In the year since Edward Snowden’s leaks lifted the veil on the National Security Agency’s massive global surveillance apparatus, the powerful online anonymity tool known as Tor has been downloaded about 120 million times over the past 12 months, according to Andrew Lewman, the Tor project’s executive director.
About two million users from 110 countries connect to the anonymous Tor network every day, more than double what the network handled last year. The United States, with an average of over 320,000 daily Tor users, is the network’s leading country followed by Germany, France, and Brazil.
Beyond the West, Tor has had global impact in the last year. Tens of thousands of people used Tor in Turkey in early 2014, when the Turkish government launched an extensive Internet censorship campaign to quell popular unrest. Tor allowed Turks to circumvent censorship and anonymously access websites like Twitter and YouTube that protesters used to organize demonstrations and spread news.
Tor saturated headlines in 2013, with the FBI‘s takedown of Silk Road, an enormous anonymous drug market that utilized the technology, was accused of doing over $1 billion in business globally. The events surrounding the Silk Road bust—which are being made into a feature film by 20th Century Fox, a documentary by BBC and Vice, at least two books, and even a play—introduced a mainstream audience to both the impressive capabilities and undeniable limitations of Tor.
Tor has played multiple smaller but important roles in privacy that have gained mainstream attention in recent months. The program is being used as a safe-haven for victims of cyberstalking and the project helps domestic abuse survivors regain digital independence. Tor was used by one woman to hide her pregnancy from voracious marketers who seek out pregnant women and then bombard them with baby-related advertisements for years afterwards.
Ultimately, however, Snowden’s leaks must be credited with triggering a worldwide boom in privacy activism that has brought an enormous and sustained spotlight to Tor, a mostly U.S. government-funded project. Revealing the previously unfathomable reach of U.S. spies has led, for the first time since 9/11, to Americans saying they are more worried about civil liberties abuses than terrorism.

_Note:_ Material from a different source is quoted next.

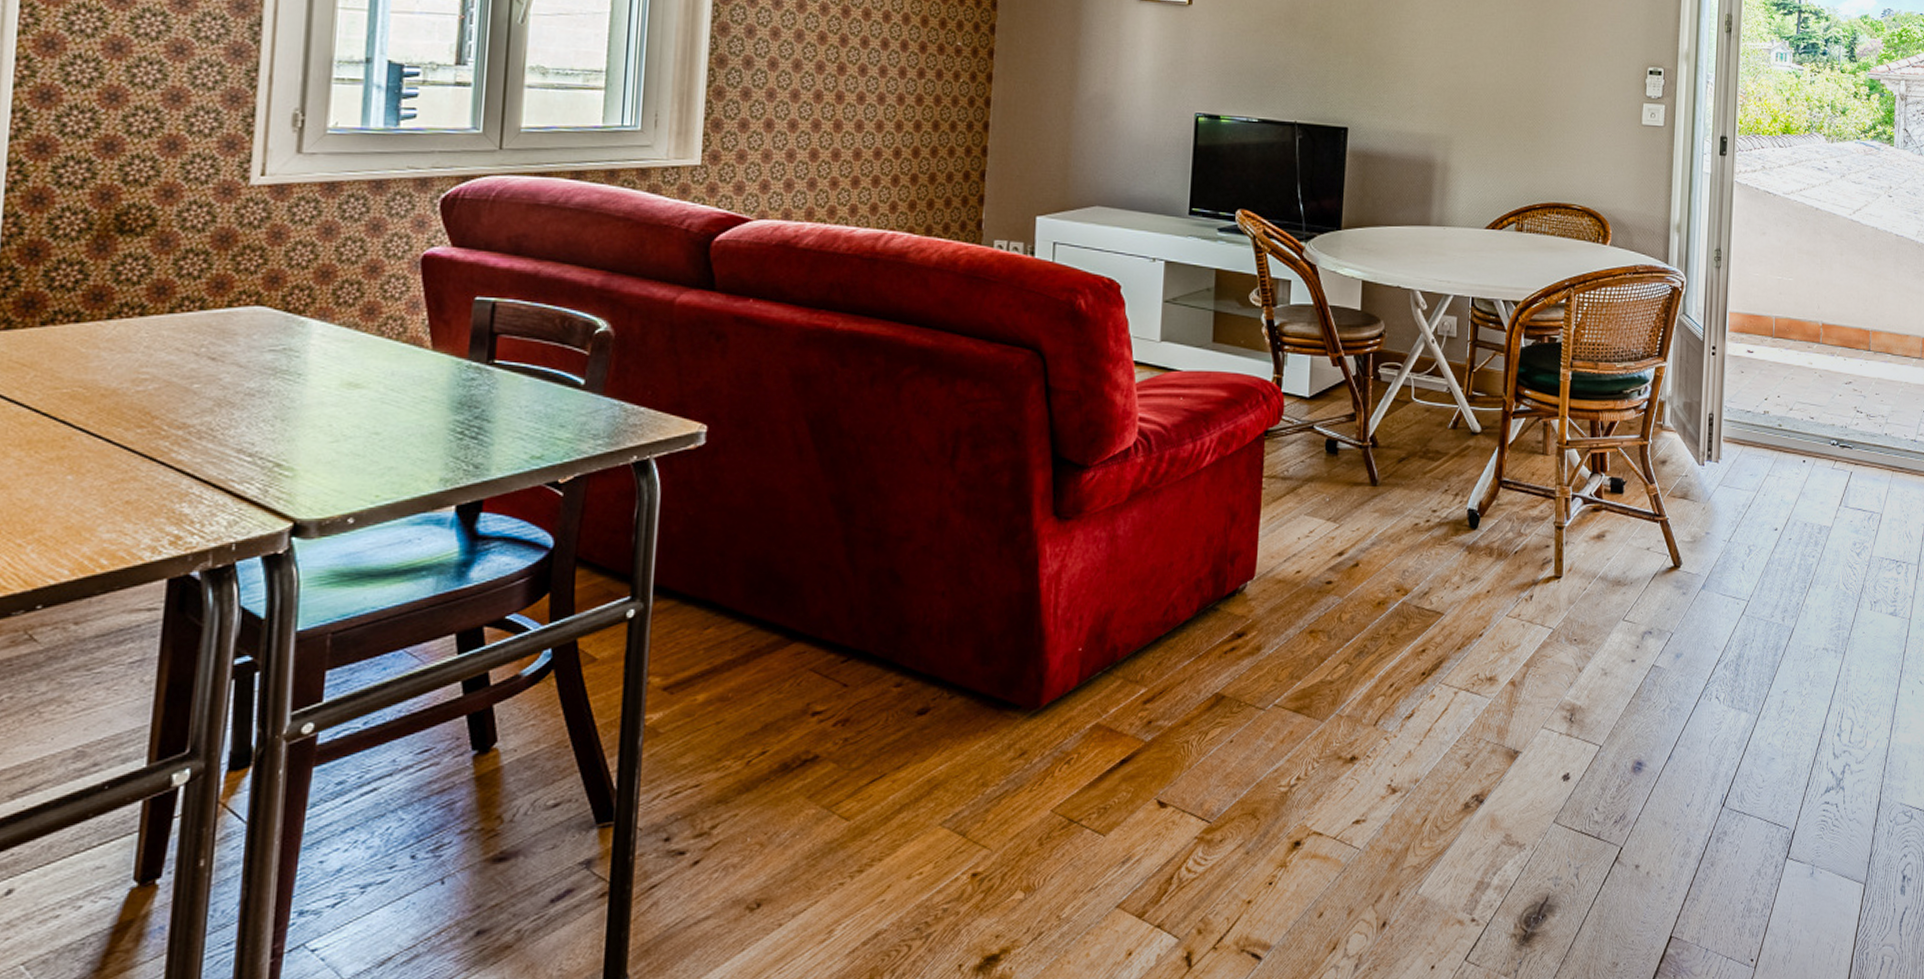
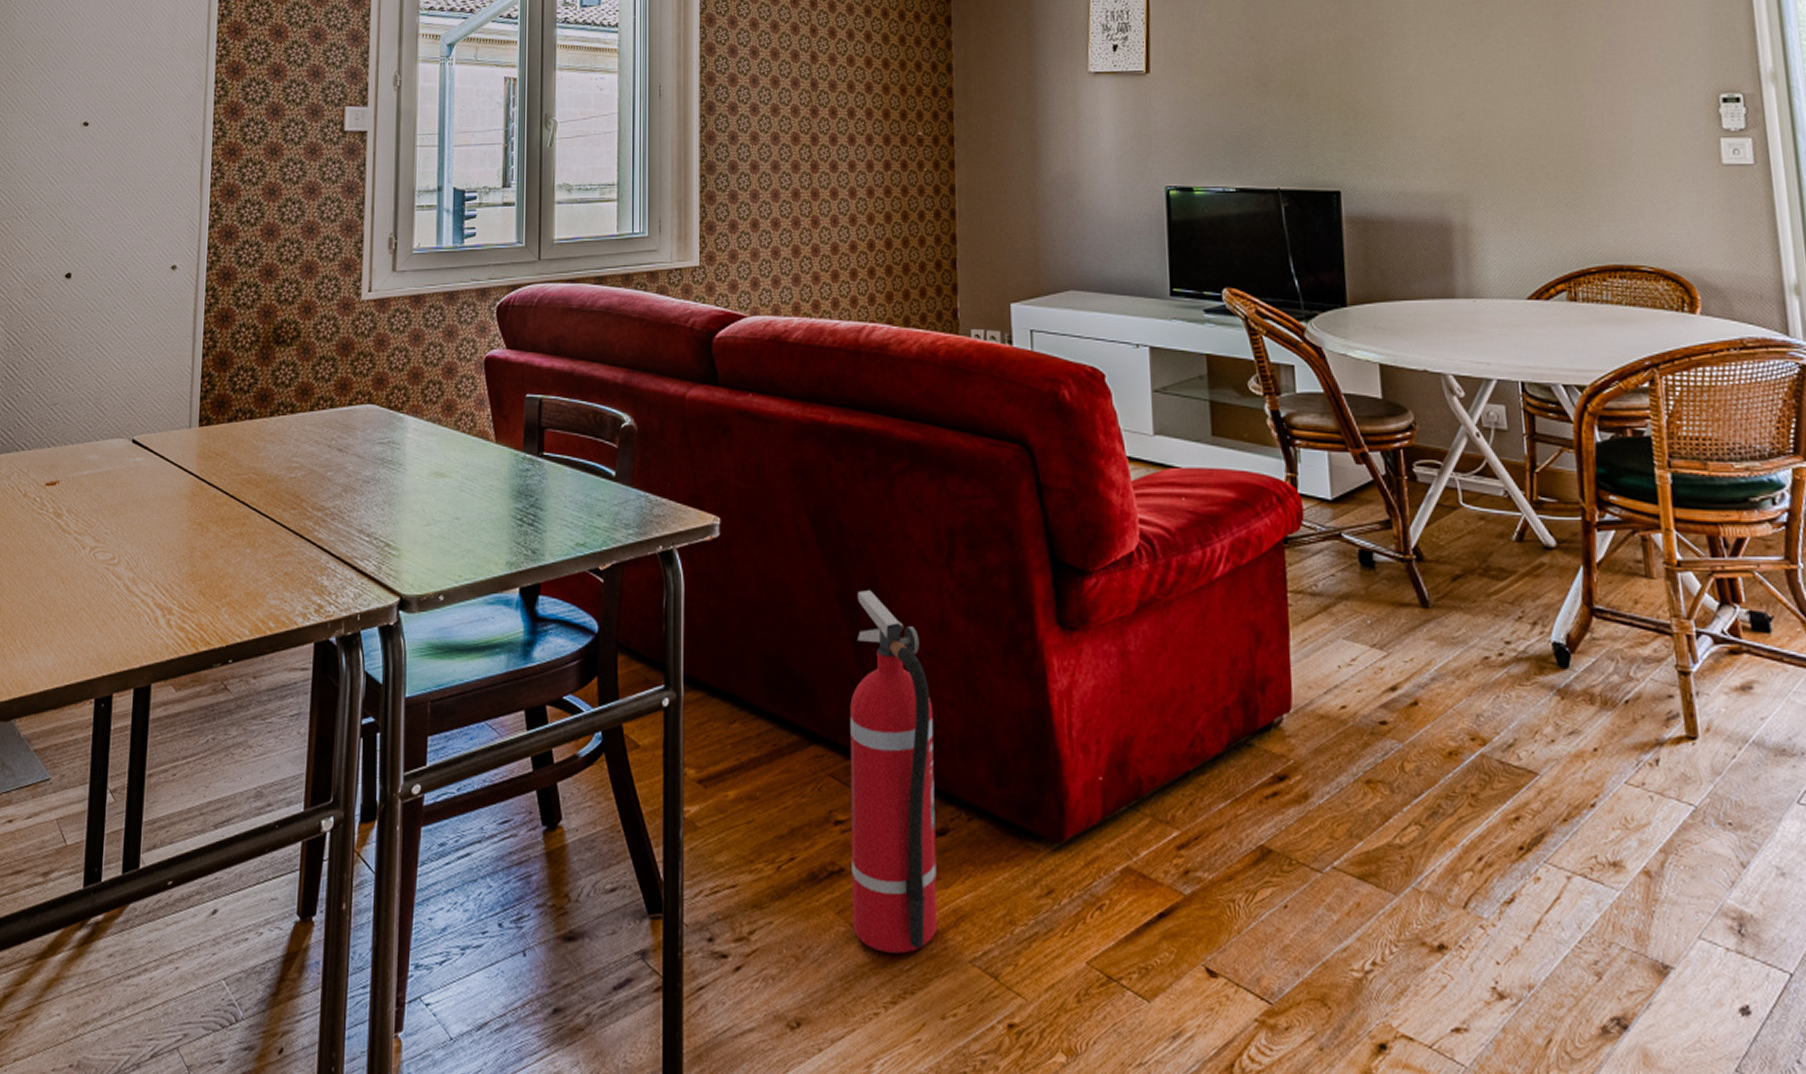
fire extinguisher: none [823,492,923,828] -> present [850,590,938,954]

“We received numerous requests for interviews, training events and conferences to help people around the globe learn about our technology,” Tor spokeswoman Kelley Misata told the Daily Dot. “With events over the past year, it is raising the awareness of general Internet users and many are looking at privacy and anonymity in a new way.”
More people than ever before are using encryption. Soon after Snowden’s leaks began, the daily adoption rate of Pretty Good Privacy (PGP), a relatively easy-to-use but extremely powerful data encryption program, tripled. For newly privacy-conscious Internet users, it only makes sense to hide much of what you do online from the prying eyes of spies, advertisers, and anyone else without permission to peek.
Today, the 33 core people behind the Tor project are hoping to vastly expand the program’s already booming popularity.
Developers are looking for ways to make the anonymity network faster, build an anonymous mobile operating system for smartphone and tablet users, create an easy-to-use instant messenger, and make anonymous online publishing so easy that mom and dad can do it.
The sum of these efforts, if successful, will be a easy and powerful product that brings people real digital anonymity no matter how much they know about computers. That’s how you build a truly democratic movement.